New consultants, especially those hired for specific skills, can be pigeon-holed in a firm for operational efficiency. However, you can reposition yourself.
Consultants who are not getting the type of work and projects they want often complain and ascribe luck and favouritism to those who do. In my experience, most of that luck is proactivity.
Upskill in the topic, area, client or industry that you want to work on. Take the initiative, demonstrate interest, knowledge and ability, and you will become someone people seek to work with. Share articles and events, join relevant groups or volunteer to contribute to proposals, research, articles and new ideas. Top consultants distinguish themselves and become visible and sought after.

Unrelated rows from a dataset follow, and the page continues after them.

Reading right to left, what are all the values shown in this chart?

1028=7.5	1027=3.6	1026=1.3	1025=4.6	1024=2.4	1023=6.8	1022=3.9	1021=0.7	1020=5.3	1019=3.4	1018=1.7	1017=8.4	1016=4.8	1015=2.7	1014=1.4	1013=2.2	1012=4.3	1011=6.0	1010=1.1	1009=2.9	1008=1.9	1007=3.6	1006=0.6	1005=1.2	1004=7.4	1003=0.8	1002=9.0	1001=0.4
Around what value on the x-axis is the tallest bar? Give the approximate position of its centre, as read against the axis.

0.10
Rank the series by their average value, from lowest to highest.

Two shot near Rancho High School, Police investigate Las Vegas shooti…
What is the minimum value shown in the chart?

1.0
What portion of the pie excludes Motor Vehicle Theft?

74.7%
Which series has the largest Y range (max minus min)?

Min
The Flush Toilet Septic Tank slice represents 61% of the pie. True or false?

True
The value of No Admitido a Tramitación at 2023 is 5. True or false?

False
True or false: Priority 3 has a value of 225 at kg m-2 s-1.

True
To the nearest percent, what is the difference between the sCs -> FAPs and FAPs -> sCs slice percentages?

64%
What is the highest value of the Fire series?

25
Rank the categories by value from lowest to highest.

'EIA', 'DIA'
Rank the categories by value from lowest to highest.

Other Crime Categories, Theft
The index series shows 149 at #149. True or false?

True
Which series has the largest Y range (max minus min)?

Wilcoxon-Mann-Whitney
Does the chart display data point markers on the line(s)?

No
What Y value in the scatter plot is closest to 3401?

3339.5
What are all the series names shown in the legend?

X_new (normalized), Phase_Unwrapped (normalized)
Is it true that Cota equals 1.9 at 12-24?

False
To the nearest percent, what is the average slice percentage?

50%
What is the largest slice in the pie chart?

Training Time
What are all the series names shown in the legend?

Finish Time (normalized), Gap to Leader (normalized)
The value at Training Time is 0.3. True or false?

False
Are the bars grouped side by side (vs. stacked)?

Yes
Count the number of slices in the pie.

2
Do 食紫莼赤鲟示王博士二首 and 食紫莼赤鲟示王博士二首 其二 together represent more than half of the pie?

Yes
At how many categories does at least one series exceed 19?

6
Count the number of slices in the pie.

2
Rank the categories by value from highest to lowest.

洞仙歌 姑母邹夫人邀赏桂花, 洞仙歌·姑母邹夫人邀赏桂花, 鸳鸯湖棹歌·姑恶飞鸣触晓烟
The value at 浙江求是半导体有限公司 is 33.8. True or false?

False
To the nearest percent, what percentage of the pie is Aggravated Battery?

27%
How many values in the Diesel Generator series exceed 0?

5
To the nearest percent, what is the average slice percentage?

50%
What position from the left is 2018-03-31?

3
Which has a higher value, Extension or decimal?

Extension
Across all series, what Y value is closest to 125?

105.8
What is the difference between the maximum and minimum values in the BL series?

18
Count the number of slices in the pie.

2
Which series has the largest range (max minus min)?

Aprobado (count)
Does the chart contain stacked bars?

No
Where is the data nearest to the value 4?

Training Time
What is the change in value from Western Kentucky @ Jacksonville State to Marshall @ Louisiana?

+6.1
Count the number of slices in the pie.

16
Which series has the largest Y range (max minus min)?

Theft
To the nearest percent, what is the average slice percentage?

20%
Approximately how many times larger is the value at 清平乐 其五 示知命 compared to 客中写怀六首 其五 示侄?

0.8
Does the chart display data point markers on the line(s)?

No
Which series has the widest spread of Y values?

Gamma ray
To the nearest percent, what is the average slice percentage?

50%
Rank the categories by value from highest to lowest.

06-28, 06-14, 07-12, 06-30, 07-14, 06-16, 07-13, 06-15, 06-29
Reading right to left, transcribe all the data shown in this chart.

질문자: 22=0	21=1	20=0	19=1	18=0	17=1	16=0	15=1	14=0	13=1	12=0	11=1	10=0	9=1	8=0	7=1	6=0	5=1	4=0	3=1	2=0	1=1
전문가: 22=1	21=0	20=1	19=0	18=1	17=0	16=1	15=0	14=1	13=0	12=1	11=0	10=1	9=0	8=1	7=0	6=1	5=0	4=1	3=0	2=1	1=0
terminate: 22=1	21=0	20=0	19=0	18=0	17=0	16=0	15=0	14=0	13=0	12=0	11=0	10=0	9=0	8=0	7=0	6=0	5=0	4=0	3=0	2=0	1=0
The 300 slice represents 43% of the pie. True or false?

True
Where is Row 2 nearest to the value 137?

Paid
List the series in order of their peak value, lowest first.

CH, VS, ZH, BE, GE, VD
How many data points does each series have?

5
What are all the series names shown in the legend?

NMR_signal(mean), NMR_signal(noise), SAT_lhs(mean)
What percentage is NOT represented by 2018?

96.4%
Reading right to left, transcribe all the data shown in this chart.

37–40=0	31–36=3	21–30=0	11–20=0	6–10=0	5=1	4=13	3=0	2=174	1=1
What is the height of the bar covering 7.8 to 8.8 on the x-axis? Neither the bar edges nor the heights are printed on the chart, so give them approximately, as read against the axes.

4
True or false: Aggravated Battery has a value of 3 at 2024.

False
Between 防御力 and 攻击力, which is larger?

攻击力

Distinction may come in the form of deep insight, visualisation, storytelling, ideation, facilitation or design. Find ways to demonstrate and develop your distinction and your knowledge. Securing an appropriate new client is another way to reposition yourself but do this within the firm’s protocols.
Consulting is infamous for intense pressure and unrealistic demands...
Going it alone
If launching a career as an independent consultant is your goal, there are some considerations that should be addressed upfront:
· What size client will you target, and at what level within an organisation?
· Will you target a specific industry, demographic or geographic group?
· Who will you not accept work from?
· What specific need will you and your partners fulfil?
· What concerns/objections do you and your partners address?
· What will not be included in your offering?
· Why will clients choose you over others?
· What type of relationship do you need to cultivate with your client?
Communication and delivery
· How will potential clients find out that you exist and what you do?
· Will you deliver in person or through other mediums?
· How will you maintain a connection with your clients after a piece of work?
· Who do you need to work with to deliver which aspects of the value proposition?
· What value will they contribute?
· When do you need to work with them, and at what stage of delivery?
· What will you and your partners do to deliver the value proposition?
· What support will you and your partners need to deliver the value proposition?
· What will you need to do to maintain a pipeline of work?
· What will you do to administer and manage finances and tax?
· Where will you work and meet clients?
· What tax and company registrations do you require?
· Who will deliver the key activities?
· Who will assist and support delivery of the key activities?
· What payment terms can you accommodate?
· How much working capital will you need?
· What equipment is needed to deliver the key activities?
· What support programmes and applications are needed to deliver the key activities – project and time tracking, invoicing, financial management?
· Which bank will you open an account with?
· Taking loss of employee benefits and of guaranteed full-time work into account, how much do you need to earn, and by when?
· How much will you pay your partners, and on what terms?
· What other major costs must you consider?
· Will you recoup other costs such as travel and stationary, and how will you do this?
· What is the going rate for independent consultants like you?
· On what basis will you bill – hourly, value-based?